Delaware UR Appellate Round-Up: Do We See a Trend Here?

Delaware UR Appellate Round-Up: Do We See a Trend Here?

Okay, I am thinking that UR rulings of non-certification have about as much sticking power as a defective Post-It note.  These have been busy weeks for your humble blogger and I owe y'all an update on something. Well, UR is the subject du jour and it packs a wallop.   If you are the employer/carrier and you prevail at the UR level, the claimant will appeal; on the other hand, if the carrier falters in its choice of submission for UR scrutiny, and thus appeals, the end result is the same.  We are all going to meet at the Board for an appeal hearing de novo.  So, what is the likely outcome?  And yep, we have a trend here in the First it seems.  And for the carrier, it is ugly indeed.

Here is the latest round-up of IAB appellate rulings from UR decisions:

   Kugler v. Wilkinson Roofing & Siding, IAB# 1205650 (8/19/10), wherein the IAB reversed a UR finding that Dr. Uthaman was non-compliant with the Guidelines in the issuance of narcotics. Medications under evaluation included Oxycontin, Oxycodone, Lyrica, and Valium....basically the entire narcotics section at Walgreens.

   Marcy Magner v. Peninsula Oil, IAB# 1136633 (8/20/10), wherein the Board reversed a UR finding of non-certification of a spinal surgery proposed by Dr. Katz.  Someone named Dr. Stephen Fedder (neurosurgeon) makes a cameo appearance as a defense medical expert to take on Dr. Katz. To no avail.

   Nancy Shipp v. United Distributors, IAB#1298510 & 1311641 (8/13/10), wherein the Board reversed a UR determination that a Dr. Rudin surgery was not within the Guidelines.  Yet another decision in which we are all reminded that Dr. Rudin wrote the Guidelines and as such, is to be given great deference on these issues. It did not help that Dr. Gelman came in and testified as to lack of causation on what was an admittedly a compensable claim, thus eroding what little credibility he might have had in taking on the doc that inspired my earlier piece....The Jesus Syndrome. (And for the love of Mike, would someone please explain to that man the concept of collateral estoppel?)

   Tajuana Goodlet v. Burlington Coat Factory, IAB# 1337871 (6/17/10), wherein the Board reversed a UR denial of compliance as to the treatment with Dr. Bandera.  Part of the problem for the carrier in this case was its defense medical expert, Dr. Robert Gordon, who appeared better prepared to testify as to the contents of his curriculum vitae (graduate of Yale, Stanford, and Harvard), than the contents of the medical bill under review.  The Board members were not impressed.

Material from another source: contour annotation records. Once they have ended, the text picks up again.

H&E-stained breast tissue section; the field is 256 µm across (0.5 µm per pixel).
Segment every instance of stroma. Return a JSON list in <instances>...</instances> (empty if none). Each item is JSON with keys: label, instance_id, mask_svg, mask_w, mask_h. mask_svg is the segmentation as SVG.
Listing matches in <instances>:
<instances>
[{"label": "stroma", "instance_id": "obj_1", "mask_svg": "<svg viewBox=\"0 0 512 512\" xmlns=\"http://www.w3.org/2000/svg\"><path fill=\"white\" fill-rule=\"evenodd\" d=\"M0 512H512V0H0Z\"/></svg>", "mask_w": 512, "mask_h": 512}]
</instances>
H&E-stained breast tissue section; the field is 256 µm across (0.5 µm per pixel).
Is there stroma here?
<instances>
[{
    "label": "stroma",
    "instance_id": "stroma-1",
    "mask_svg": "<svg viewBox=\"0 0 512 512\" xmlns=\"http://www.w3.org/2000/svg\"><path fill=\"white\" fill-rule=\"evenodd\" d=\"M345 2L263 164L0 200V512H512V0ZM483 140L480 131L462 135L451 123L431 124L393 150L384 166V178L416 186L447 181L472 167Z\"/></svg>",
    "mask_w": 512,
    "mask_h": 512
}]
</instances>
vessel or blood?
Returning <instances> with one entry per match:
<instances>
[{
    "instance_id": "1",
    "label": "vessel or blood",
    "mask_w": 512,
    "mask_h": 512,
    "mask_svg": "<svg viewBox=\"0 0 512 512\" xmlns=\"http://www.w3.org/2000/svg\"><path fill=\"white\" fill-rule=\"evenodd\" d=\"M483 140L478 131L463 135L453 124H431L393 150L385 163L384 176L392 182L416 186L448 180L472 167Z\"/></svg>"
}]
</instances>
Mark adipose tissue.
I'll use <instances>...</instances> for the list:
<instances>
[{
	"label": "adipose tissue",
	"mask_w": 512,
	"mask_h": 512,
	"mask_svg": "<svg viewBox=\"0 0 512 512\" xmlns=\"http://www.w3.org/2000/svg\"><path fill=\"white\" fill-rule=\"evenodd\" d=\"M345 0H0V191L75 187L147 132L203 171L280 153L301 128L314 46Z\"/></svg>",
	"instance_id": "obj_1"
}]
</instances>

Okay, in light of the above, is there ever any merit to an appeal from the carrier's perspective?  I leave you with one case, which I had wanted to find the time to devote a blog on weeks ago..... but alas, so many cases, so little time.  This IAB ruling, carrier-favorable, stands alone in a recent cavalcade of claimant victories.  So in that regard, a shout-out for my colleague at the law firm of Tybout, Redfearn & Pell, defense counsel Joe Klusman.  What case am I referring to?

   Matthew Jones v. United Distributors of DE., IAB#1325606 (6/2/10), wherein a decision below in favor of the carrier was upheld on several grounds including a finding that the treatment of Dr. Ward, a local chiropractor, greatly exceeded the Guidelines, a finding that injection therapy was not reasonable or necessary, and finally, a finding that a second surgical consult was not reasonable or necessary after Dr. Sugarman concluded that claimant was not a surgical candidate.

Now anyone who practices in DE know that when Dr. Sugarman says no surgery.... what more is there to say? (and let's just leave it at that).....  I think we all could have seen that last one coming.  I call that one the "way to go, Joe!" case.